>>>>>

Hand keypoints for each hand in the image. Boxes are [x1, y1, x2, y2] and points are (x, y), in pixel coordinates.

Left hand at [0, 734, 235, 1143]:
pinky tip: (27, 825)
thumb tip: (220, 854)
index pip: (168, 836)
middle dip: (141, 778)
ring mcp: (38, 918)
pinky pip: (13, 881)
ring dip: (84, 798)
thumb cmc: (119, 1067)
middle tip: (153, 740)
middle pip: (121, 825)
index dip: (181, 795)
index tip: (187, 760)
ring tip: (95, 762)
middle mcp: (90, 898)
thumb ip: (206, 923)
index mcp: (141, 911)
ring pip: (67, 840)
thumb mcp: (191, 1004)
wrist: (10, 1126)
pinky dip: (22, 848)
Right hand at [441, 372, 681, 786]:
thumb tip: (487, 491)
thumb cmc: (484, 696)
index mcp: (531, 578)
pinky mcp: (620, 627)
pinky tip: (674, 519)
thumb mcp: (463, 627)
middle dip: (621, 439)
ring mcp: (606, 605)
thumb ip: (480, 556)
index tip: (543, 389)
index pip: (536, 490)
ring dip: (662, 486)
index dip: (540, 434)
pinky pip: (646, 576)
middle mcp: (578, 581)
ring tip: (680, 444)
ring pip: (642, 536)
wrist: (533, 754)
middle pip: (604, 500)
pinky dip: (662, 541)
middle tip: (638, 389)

<<<<<
>>>>>

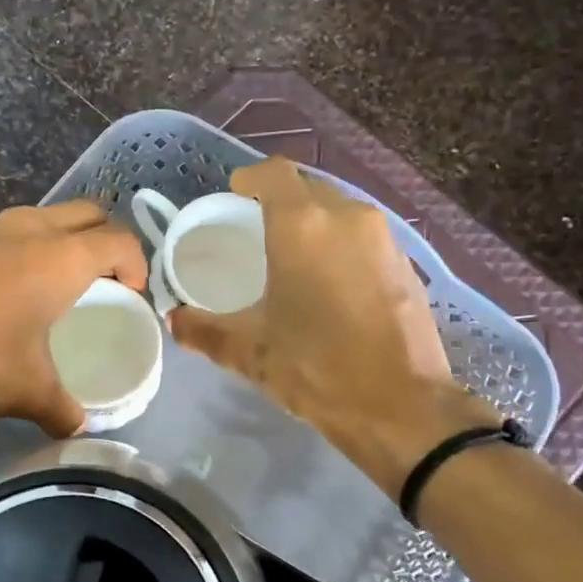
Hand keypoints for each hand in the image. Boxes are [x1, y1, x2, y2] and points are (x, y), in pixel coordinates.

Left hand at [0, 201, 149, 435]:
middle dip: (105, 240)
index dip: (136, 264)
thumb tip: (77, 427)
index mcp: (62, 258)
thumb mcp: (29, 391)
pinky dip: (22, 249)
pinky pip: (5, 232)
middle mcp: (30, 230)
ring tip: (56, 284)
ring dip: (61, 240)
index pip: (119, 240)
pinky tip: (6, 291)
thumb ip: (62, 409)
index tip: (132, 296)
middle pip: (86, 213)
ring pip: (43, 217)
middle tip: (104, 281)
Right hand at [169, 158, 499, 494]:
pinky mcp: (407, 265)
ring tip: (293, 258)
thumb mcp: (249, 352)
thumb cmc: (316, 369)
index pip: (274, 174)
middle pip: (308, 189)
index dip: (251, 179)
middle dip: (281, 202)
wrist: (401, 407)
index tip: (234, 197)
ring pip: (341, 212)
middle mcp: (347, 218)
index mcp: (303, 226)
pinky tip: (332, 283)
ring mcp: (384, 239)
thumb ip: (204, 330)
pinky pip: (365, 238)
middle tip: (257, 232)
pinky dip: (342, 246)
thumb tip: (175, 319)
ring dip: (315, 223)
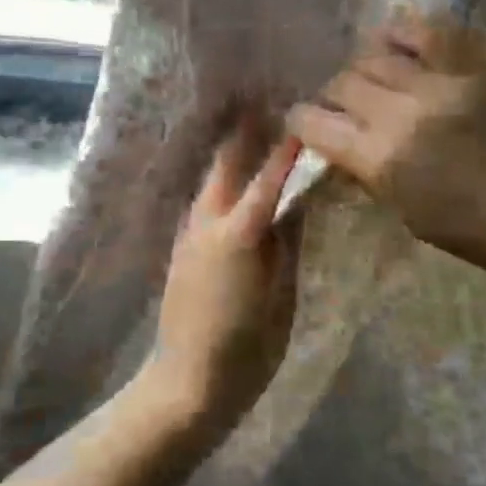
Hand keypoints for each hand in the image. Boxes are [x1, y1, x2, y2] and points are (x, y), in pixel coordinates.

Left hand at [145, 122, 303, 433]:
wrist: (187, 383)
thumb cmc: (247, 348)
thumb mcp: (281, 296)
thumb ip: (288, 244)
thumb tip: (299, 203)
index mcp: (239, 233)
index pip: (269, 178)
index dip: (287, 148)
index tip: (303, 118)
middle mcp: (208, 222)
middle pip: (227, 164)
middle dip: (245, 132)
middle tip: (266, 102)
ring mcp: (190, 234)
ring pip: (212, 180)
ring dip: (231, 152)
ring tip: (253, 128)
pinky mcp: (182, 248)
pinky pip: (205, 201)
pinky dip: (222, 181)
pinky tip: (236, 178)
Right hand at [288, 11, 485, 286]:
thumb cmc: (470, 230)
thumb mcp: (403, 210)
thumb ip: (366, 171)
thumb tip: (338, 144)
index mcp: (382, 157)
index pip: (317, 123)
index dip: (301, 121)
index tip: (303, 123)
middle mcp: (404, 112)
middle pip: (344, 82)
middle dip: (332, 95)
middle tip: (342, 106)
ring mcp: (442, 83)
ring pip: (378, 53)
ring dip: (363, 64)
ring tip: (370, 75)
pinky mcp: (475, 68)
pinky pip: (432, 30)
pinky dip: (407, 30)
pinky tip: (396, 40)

<<<<<
>>>>>

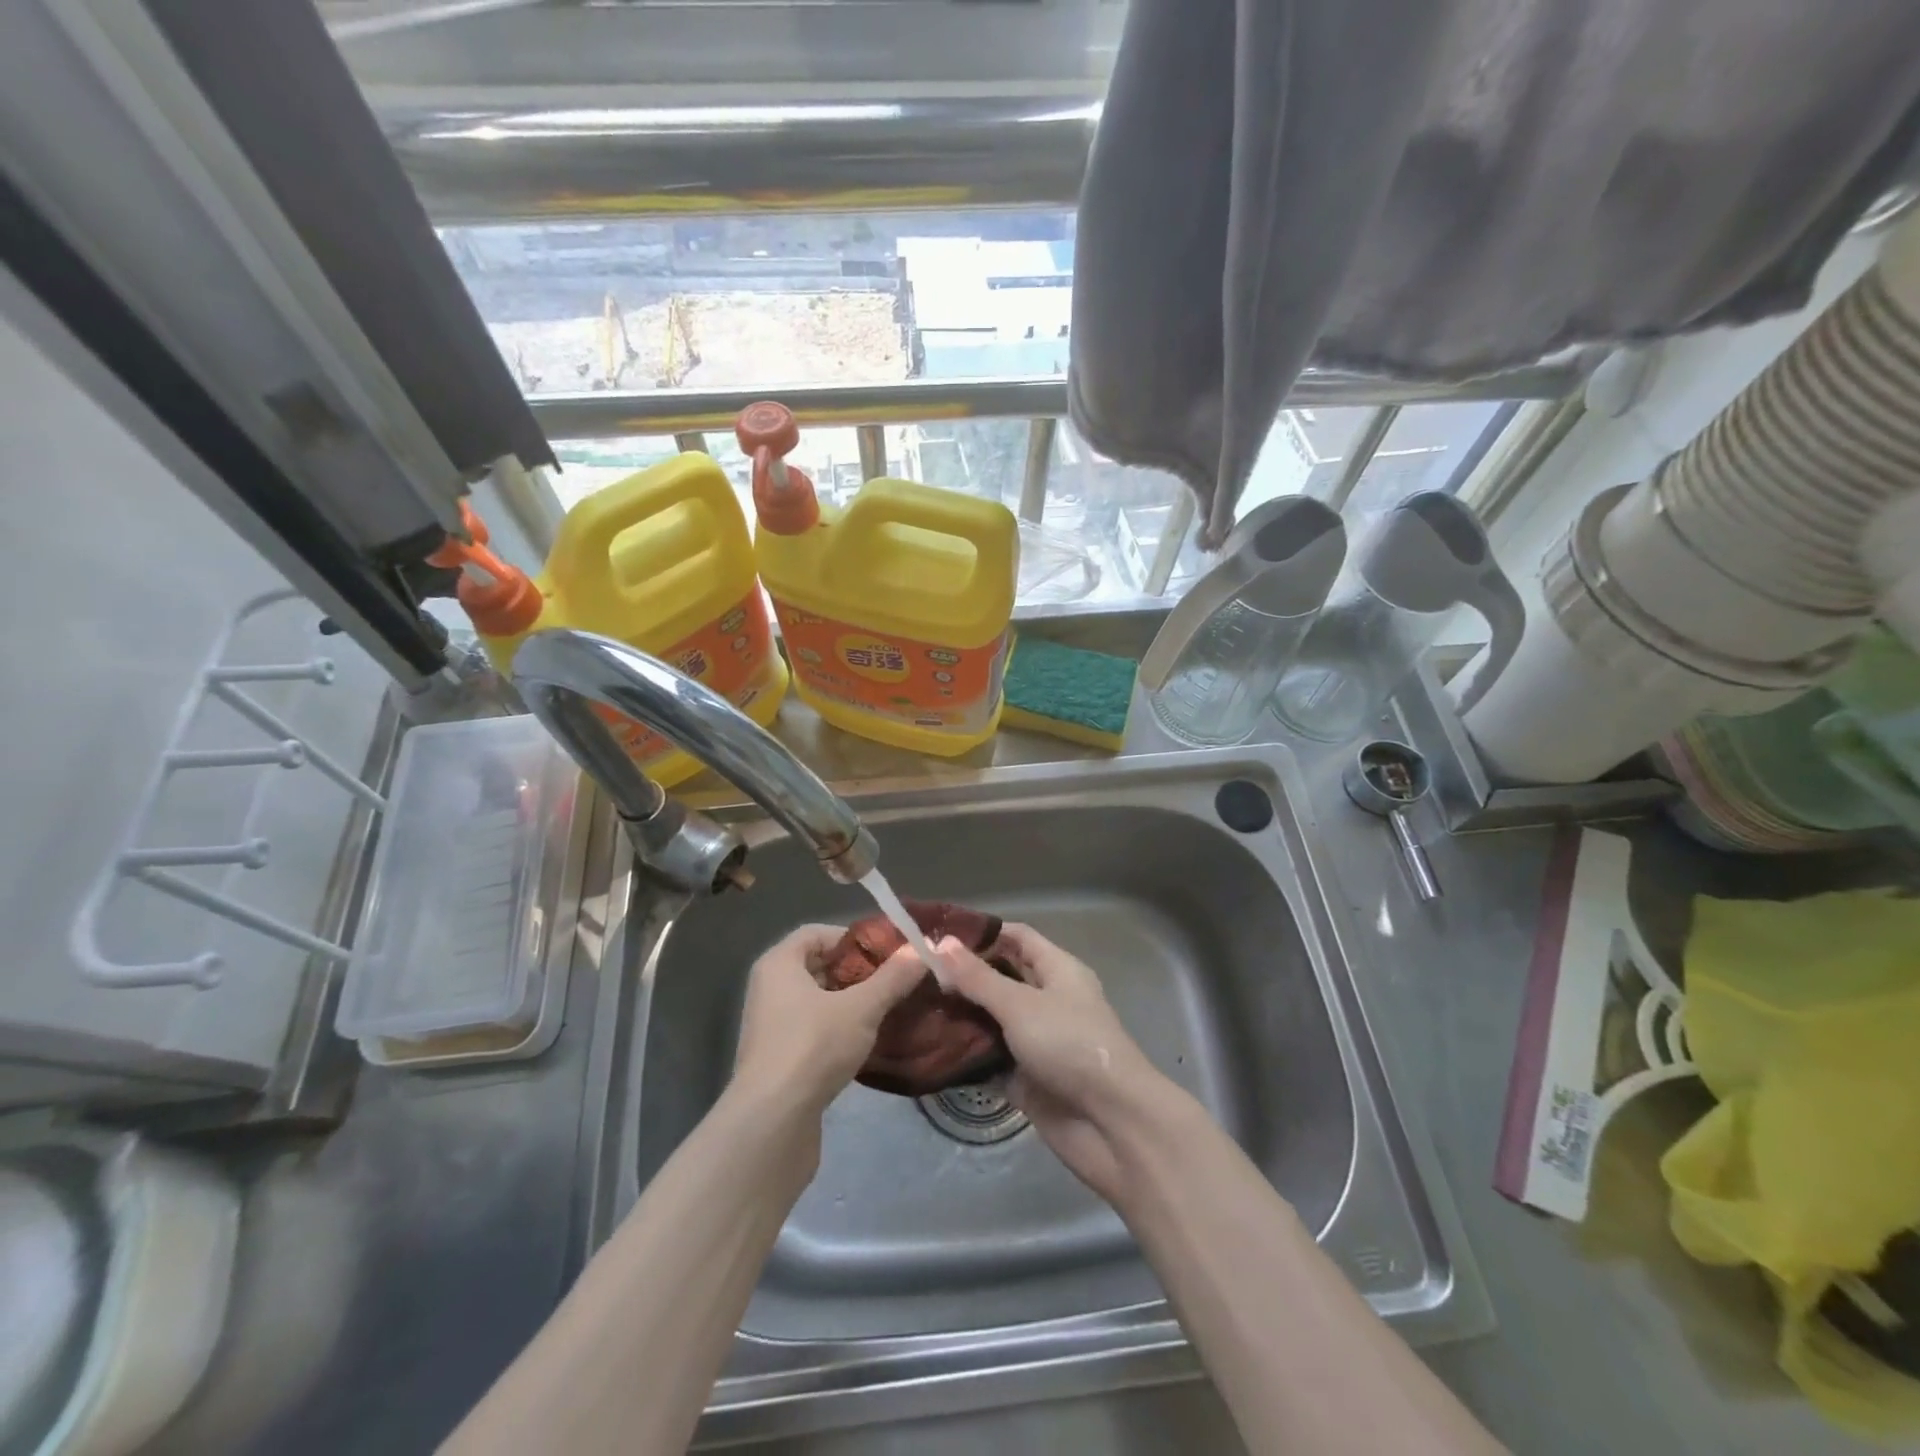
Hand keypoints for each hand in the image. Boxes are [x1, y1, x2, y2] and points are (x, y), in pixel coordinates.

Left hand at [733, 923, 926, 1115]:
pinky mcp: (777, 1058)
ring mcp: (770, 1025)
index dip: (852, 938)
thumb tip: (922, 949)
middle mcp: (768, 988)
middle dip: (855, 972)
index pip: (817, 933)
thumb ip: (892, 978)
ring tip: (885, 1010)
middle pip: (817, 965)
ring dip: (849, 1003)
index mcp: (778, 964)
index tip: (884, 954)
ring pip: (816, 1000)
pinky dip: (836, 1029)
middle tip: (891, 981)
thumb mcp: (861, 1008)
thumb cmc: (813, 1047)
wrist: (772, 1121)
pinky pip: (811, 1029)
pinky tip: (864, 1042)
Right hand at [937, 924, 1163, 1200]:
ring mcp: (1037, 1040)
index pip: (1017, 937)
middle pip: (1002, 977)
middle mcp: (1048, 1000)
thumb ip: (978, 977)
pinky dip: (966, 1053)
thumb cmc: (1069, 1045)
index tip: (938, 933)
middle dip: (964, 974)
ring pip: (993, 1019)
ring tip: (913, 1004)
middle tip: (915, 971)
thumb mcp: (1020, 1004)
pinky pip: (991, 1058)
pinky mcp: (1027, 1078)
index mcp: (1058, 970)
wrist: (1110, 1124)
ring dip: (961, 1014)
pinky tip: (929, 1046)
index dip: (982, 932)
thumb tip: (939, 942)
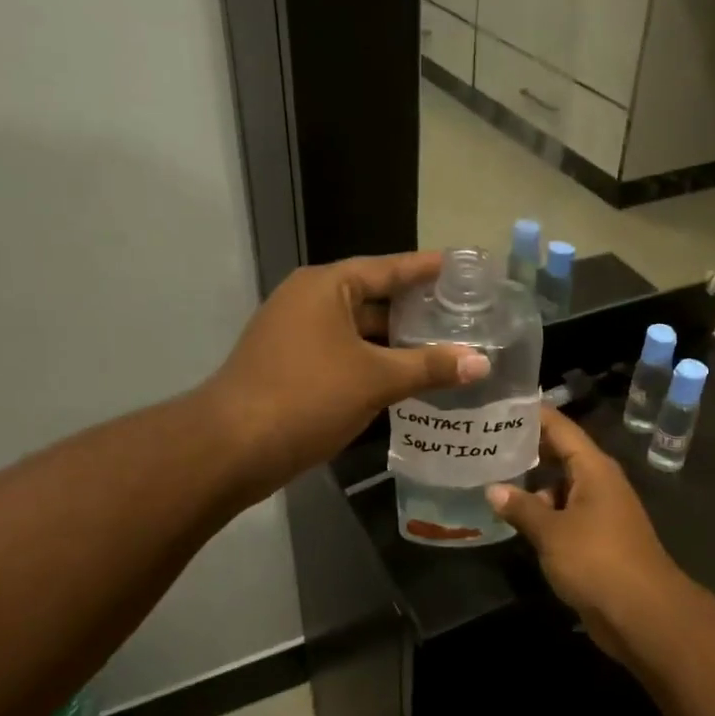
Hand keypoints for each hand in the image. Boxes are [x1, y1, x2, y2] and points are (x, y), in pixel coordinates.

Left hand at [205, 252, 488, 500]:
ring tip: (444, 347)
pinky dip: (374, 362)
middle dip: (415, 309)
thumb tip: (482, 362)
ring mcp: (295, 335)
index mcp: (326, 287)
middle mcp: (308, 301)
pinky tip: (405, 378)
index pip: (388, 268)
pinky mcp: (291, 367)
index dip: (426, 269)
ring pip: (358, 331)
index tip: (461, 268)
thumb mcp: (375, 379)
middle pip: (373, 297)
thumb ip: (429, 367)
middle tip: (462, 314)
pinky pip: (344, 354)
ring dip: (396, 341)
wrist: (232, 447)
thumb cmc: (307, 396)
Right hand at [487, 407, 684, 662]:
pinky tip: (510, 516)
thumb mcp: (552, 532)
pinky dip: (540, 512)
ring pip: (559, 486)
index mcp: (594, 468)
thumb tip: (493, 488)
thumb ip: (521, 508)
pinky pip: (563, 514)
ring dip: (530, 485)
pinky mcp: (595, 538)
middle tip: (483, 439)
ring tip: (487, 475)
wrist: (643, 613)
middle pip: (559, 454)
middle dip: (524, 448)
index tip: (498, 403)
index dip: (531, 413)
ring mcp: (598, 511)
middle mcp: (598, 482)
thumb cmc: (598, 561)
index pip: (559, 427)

<<<<<

● What is being asked: Above are records with pictures. Reproduce exactly only the lines from the line with "middle tip: (257, 232)" through the line with "middle mcp: (404, 112)", both ends included, and leave the pictures out.

● Answer below:
middle tip: (257, 232)
pinky dip: (342, 246)
thumb tip: (175, 319)
ring dip: (315, 223)
Hand keypoints for each hand in the image. Boxes are [x1, y1, x2, y2] and points are (x, y), in pixel coordinates.

Left hand at [145, 122, 303, 433]:
wrist: (187, 383)
thumb cmc: (247, 348)
thumb mcp: (281, 296)
thumb ip: (288, 244)
thumb tip: (299, 203)
index mcp: (239, 233)
index pip: (269, 178)
index dip: (287, 148)
index tip: (303, 118)
middle mcp: (208, 222)
middle pip: (227, 164)
middle dip: (245, 132)
middle tip: (266, 102)
ring mcp: (190, 234)
ring pip: (212, 180)
ring dip: (231, 152)
ring tip: (253, 128)
pinky mcp: (182, 248)
pinky pip: (205, 201)
pinky dip: (222, 181)
pinky tip: (236, 178)
Right hand at [288, 11, 485, 286]:
thumb cmc: (470, 230)
thumb mcp: (403, 210)
thumb ip: (366, 171)
thumb tip: (338, 144)
index mcp: (382, 157)
index pip: (317, 123)
index dip: (301, 121)
index tip: (303, 123)
middle mcp: (404, 112)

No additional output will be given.